Problem: Copy out the lines from the one containing "реально хороший, но сильный, не всем женщинам" up to and including the one containing "23.08.2021 в 00:23", putting "Комментировать" wherever "Ответить" appears and changing nothing else.

Task data:
◆ ◆ ◆ ◆ ◆ ◆ ◆

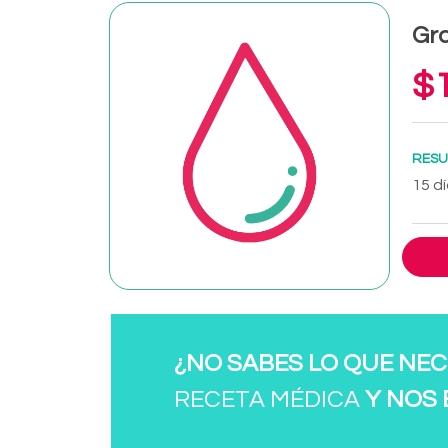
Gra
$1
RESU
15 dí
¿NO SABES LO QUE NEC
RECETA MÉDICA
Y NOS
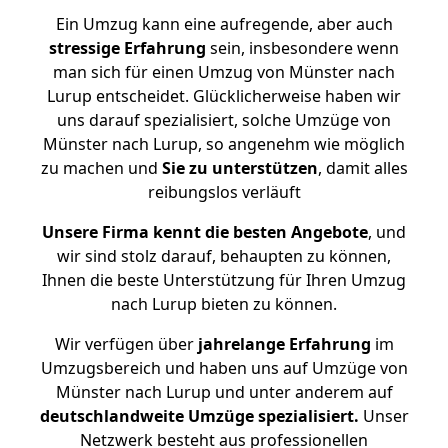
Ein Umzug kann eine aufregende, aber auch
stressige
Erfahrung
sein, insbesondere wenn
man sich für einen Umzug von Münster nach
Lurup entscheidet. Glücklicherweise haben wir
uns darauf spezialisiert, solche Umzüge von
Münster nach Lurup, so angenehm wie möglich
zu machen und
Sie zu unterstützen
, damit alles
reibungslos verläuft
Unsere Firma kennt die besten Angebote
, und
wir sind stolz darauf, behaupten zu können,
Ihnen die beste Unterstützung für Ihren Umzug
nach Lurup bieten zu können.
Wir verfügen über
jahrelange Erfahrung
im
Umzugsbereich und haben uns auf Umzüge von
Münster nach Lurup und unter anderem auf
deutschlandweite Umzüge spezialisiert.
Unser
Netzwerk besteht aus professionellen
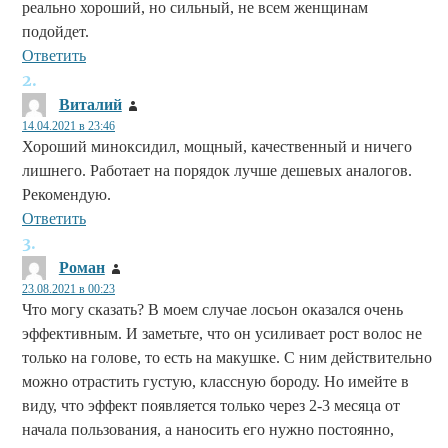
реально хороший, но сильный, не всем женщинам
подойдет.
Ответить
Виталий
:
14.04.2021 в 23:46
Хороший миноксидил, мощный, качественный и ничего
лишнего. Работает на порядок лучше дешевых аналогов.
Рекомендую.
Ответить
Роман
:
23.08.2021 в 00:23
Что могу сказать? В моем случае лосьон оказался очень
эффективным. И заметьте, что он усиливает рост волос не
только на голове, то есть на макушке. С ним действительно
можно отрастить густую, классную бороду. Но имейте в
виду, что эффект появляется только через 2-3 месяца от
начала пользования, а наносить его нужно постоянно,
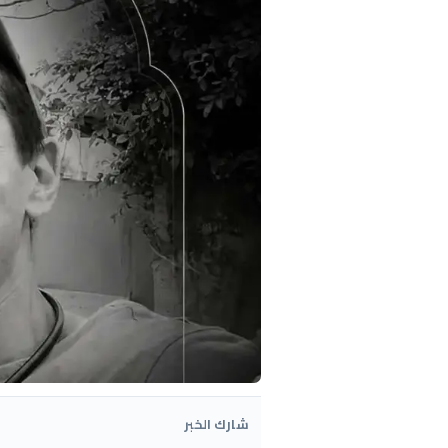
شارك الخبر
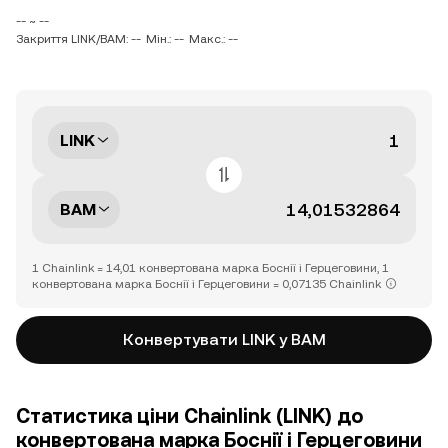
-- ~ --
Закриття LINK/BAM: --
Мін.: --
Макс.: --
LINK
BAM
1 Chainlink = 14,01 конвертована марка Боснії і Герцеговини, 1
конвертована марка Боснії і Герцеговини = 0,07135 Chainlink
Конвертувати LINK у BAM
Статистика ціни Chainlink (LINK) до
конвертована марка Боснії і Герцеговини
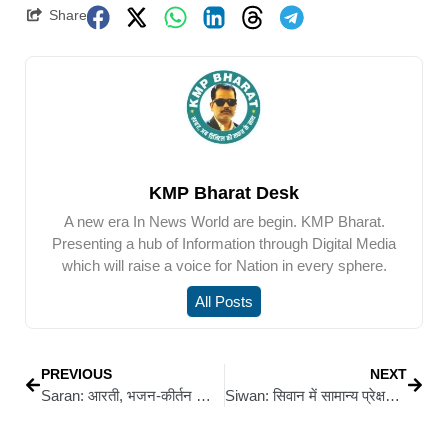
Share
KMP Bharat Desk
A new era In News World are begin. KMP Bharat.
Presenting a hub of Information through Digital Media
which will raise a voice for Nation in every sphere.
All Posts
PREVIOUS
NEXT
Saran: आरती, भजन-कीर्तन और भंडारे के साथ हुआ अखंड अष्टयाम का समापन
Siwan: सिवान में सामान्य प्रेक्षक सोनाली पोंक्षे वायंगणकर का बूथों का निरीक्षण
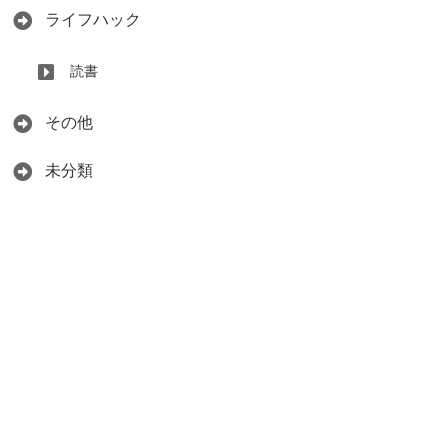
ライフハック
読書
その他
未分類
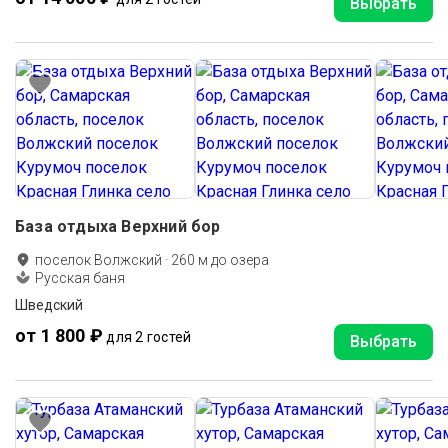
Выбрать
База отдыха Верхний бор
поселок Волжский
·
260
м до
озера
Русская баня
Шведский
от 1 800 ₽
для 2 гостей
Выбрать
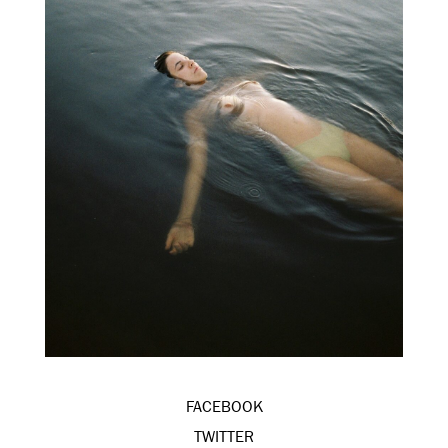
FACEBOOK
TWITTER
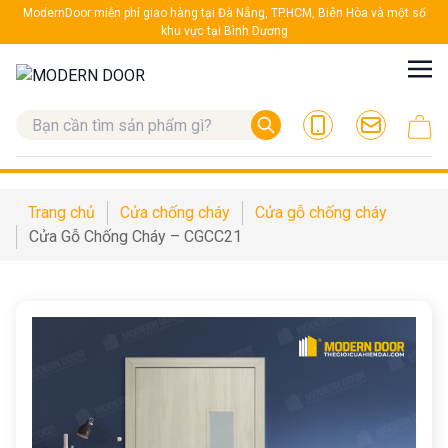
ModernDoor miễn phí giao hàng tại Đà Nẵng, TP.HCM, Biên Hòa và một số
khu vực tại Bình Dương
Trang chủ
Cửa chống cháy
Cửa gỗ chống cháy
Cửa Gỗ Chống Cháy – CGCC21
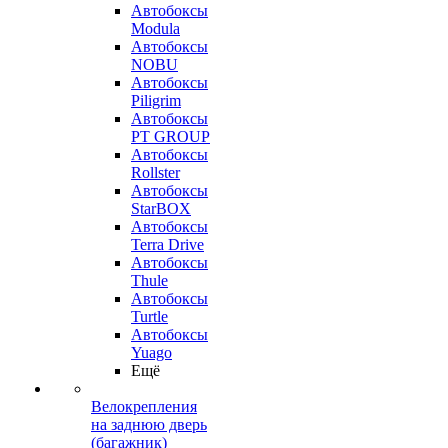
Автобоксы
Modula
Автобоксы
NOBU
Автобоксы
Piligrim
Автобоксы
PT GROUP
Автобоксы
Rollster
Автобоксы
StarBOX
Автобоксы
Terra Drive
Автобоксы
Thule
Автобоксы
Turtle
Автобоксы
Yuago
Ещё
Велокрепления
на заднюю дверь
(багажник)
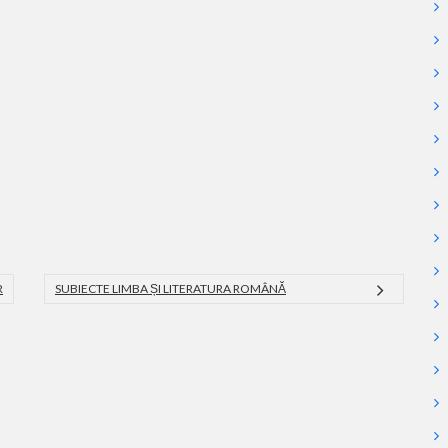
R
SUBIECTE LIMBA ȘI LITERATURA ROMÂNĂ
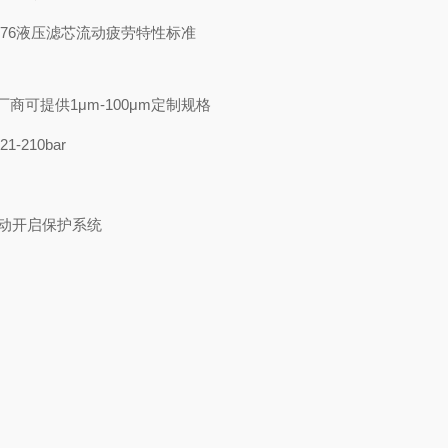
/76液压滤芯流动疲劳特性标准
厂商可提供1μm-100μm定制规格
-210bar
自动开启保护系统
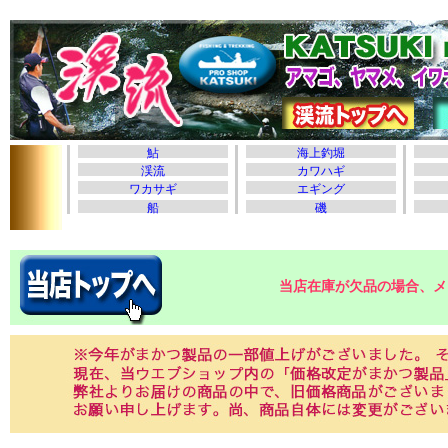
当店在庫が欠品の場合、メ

◆ ◆ ◆ ◆ ◆ ◆ ◆

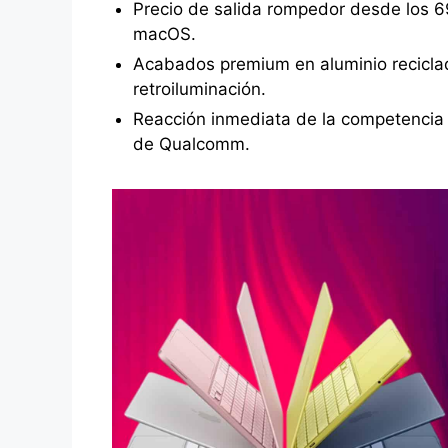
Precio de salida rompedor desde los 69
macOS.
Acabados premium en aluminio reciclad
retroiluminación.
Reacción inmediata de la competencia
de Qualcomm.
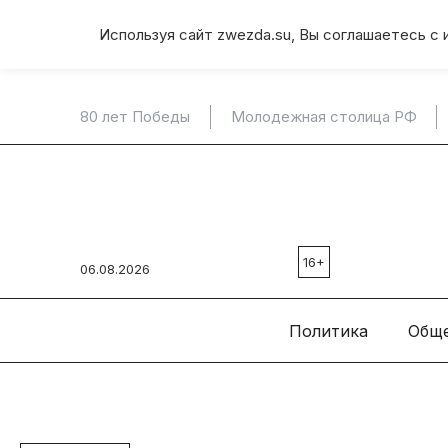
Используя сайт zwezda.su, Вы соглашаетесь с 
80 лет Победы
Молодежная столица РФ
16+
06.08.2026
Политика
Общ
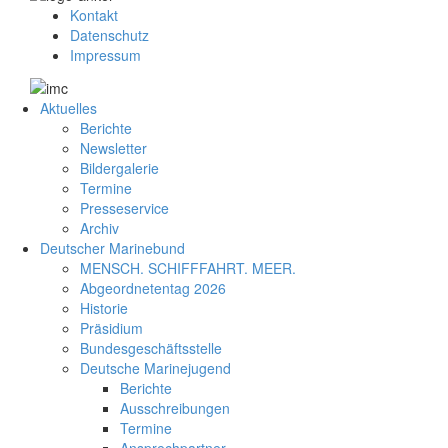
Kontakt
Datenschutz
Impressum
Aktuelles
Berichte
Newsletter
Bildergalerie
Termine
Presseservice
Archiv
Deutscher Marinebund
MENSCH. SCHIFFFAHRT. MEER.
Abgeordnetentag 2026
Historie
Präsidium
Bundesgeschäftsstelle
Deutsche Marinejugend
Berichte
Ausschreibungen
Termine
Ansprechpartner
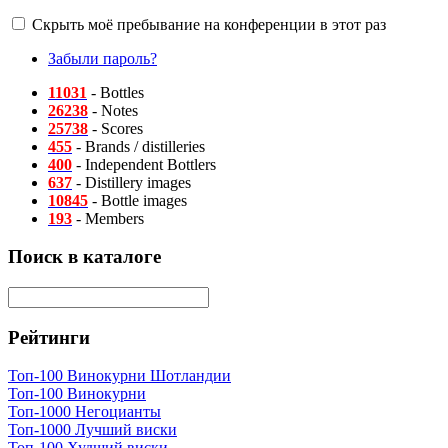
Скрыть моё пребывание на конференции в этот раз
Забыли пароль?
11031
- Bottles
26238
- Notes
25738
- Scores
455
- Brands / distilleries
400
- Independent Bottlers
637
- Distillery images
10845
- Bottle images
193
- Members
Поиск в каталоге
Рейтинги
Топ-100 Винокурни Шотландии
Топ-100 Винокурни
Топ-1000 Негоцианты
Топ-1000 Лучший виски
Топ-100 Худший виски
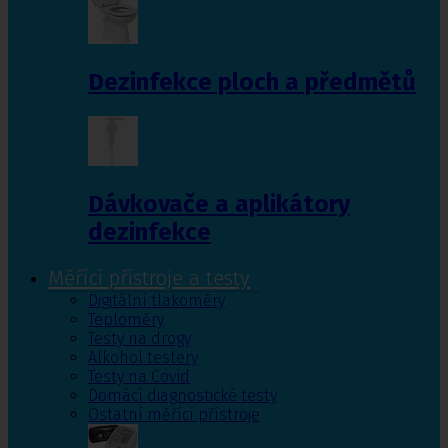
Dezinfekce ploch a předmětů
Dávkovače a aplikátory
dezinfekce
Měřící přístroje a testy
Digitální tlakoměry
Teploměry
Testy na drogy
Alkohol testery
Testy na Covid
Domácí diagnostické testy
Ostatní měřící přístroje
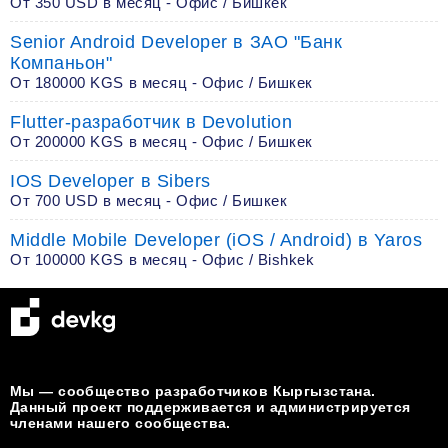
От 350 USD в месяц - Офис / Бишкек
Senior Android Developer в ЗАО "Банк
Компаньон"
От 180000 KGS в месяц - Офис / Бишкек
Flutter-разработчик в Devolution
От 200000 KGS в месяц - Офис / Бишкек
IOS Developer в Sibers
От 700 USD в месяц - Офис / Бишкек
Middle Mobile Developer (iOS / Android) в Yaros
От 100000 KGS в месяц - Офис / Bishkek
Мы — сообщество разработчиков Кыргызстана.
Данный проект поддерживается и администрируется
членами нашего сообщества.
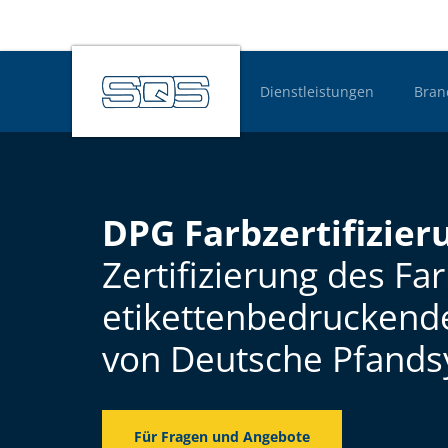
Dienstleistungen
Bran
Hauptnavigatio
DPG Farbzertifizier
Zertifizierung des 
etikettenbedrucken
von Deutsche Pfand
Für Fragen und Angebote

◆ ◆ ◆ ◆ ◆ ◆ ◆

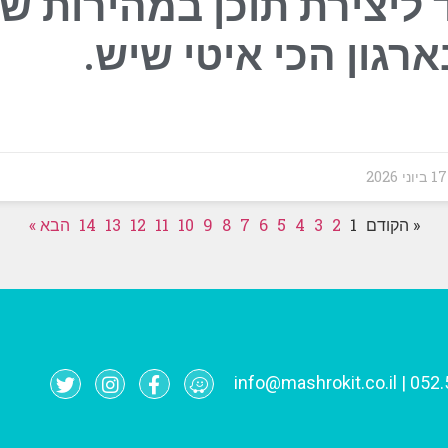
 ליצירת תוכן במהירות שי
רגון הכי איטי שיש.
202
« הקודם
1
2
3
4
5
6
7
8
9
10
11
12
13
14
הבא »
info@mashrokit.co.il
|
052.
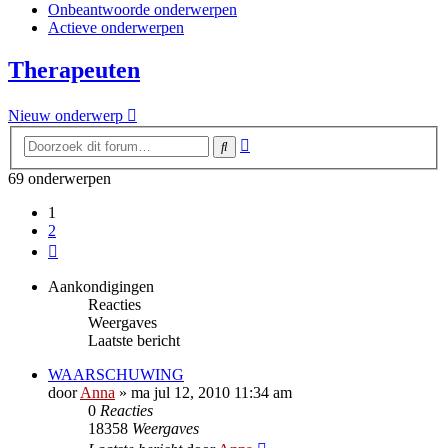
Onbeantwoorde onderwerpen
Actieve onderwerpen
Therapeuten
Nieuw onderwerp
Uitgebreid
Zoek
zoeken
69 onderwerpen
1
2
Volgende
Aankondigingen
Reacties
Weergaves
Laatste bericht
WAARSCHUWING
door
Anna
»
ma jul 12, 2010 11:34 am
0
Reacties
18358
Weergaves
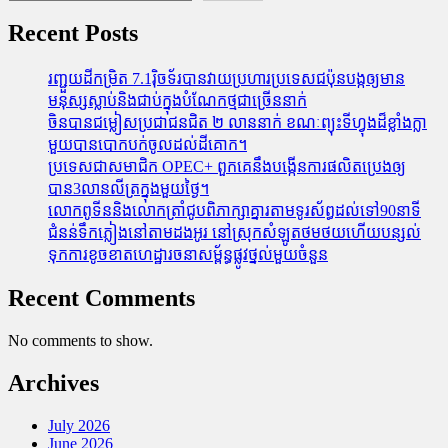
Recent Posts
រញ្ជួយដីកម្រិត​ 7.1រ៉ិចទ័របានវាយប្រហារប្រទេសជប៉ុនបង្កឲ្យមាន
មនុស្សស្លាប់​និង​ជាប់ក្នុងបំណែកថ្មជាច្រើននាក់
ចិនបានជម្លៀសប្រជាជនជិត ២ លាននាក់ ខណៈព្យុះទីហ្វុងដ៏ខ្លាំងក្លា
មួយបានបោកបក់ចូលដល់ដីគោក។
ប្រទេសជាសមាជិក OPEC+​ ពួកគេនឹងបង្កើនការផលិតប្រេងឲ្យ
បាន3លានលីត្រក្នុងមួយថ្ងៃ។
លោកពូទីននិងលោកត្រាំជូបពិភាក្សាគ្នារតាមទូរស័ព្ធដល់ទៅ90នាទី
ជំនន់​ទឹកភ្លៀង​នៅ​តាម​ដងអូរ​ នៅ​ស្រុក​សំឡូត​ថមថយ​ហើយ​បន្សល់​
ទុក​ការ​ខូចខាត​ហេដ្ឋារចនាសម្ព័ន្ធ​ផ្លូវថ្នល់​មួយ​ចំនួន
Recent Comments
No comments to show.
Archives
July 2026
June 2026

◆ ◆ ◆ ◆ ◆ ◆ ◆

Result of this task:
реально хороший, но сильный, не всем женщинам
подойдет.
Комментировать
Виталий
:
14.04.2021 в 23:46
Хороший миноксидил, мощный, качественный и ничего
лишнего. Работает на порядок лучше дешевых аналогов.
Рекомендую.
Комментировать
Роман
:
23.08.2021 в 00:23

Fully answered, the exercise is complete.